LocalGuard Dashboard: 10374 redacted, 896 requests, 1.06 GB scanned, 6h 58m uptime, breakdown by secret type (password, email, api_key, credit_card, pii_location, pii_person, jwt) and by domain (anthropic).
Dashboard — live counters and breakdowns.
LocalGuard Logs tab showing per-event redaction entries with timestamps, original snippet, placeholder, and upstream provider.
Logs — every individual redaction, filterable.

Optional: add a custom connector

Using a provider LocalGuard doesn't ship a built-in connector for?
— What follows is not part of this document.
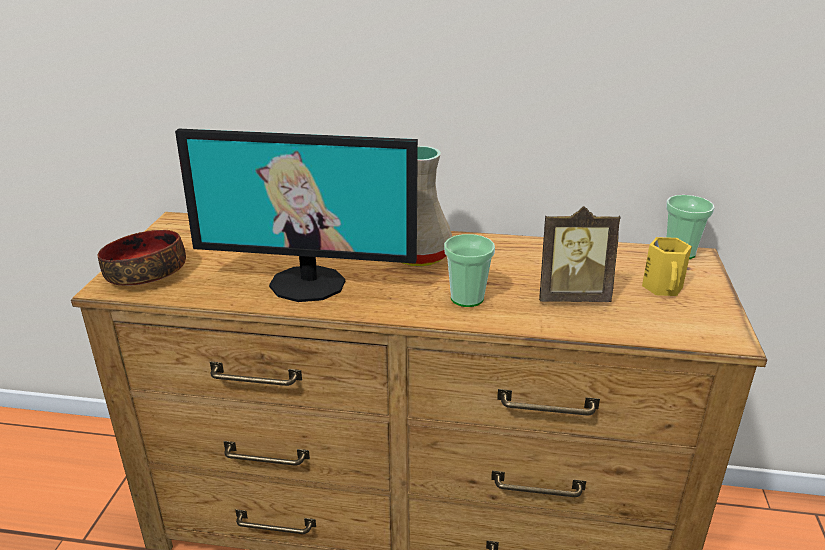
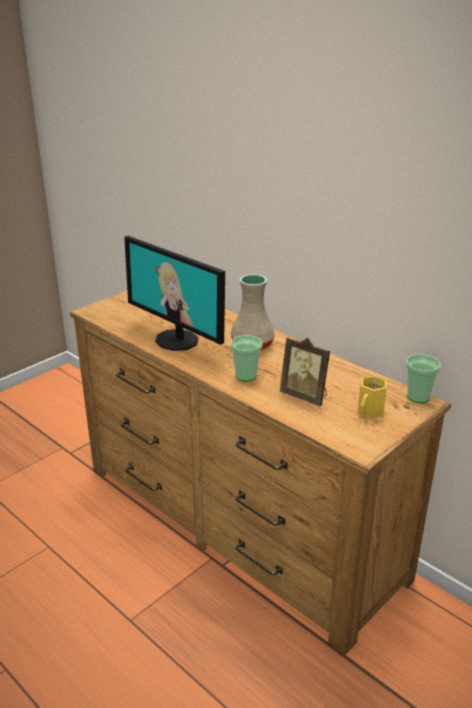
camera: 35 degrees right, 0 degrees up
bowl [97,230,186,286] -> none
Open Config → Connectors and click + Add. Fill in a name, the upstream URL of the real API, and a local port. LocalGuard exposes http://127.0.0.1:<port>; point your agent at that address and the flow becomes: your request → LocalGuard (scan & mask) → upstream provider → response → your unmasked request (placeholders restored locally).

Anything HTTP works: custom internal LLM gateway, on-prem inference server, third-party providers like Hugging Face Inference, Together, zai, OpenRouter — anything that speaks HTTP and accepts a Bearer token.

LocalGuard Add Connector modal: Provider (Custom dropdown), Name, Upstream URL, Port, Cancel / Add buttons.
Add Connector — name, upstream URL, local port.

Or configure an agent manually

Prefer editing config files yourself, or using an agent that's not on the Agents tab? Two steps:

1. Find the local port in LocalGuard. Open Config → Connectors. Each connector shows its local port on the right (:4010, :4020, :4060, etc.). That's the address you'll point your agent at.

2. Edit the agent's config. Most AI tools have one setting that controls where API calls go — an API base URL. Replace it with LocalGuard's local URL. Here are three common ones:

  • Claude Code ~/.claude/settings.json
    {
      "env": {
        "ANTHROPIC_BASE_URL": "http://127.0.0.1:4020"
      }
    }
  • Codex CLI ~/.codex/config.toml
    [providers.openai]
    base_url = "http://127.0.0.1:4010/v1"
  • Aider ~/.aider.conf.yml
    openai-api-base: http://127.0.0.1:4010/v1

Restart the agent. From now on it talks to LocalGuard; LocalGuard scans the payload, redacts secrets, then forwards the cleaned request upstream — and restores the original values when the response comes back.

Default ports: OpenAI-compatible providers :4010, Anthropic :4020, Gemini :4060. Custom connectors you add yourself show their port next to their name on the Config tab.
On Windows: ~/ expands to %USERPROFILE%\ (e.g. C:\Users\yourname\.claude\settings.json). Most agents understand both notations directly.

LocalGuard Config tab — Connectors panel showing local ports (:4010, :4011) next to each connector name.
Config → Connectors — the local port lives next to each connector.

You're set

Every AI request now passes through LocalGuard before it leaves your machine. Secrets are stripped, the provider sees only safe placeholders, and your tool gets the answer back as if nothing changed.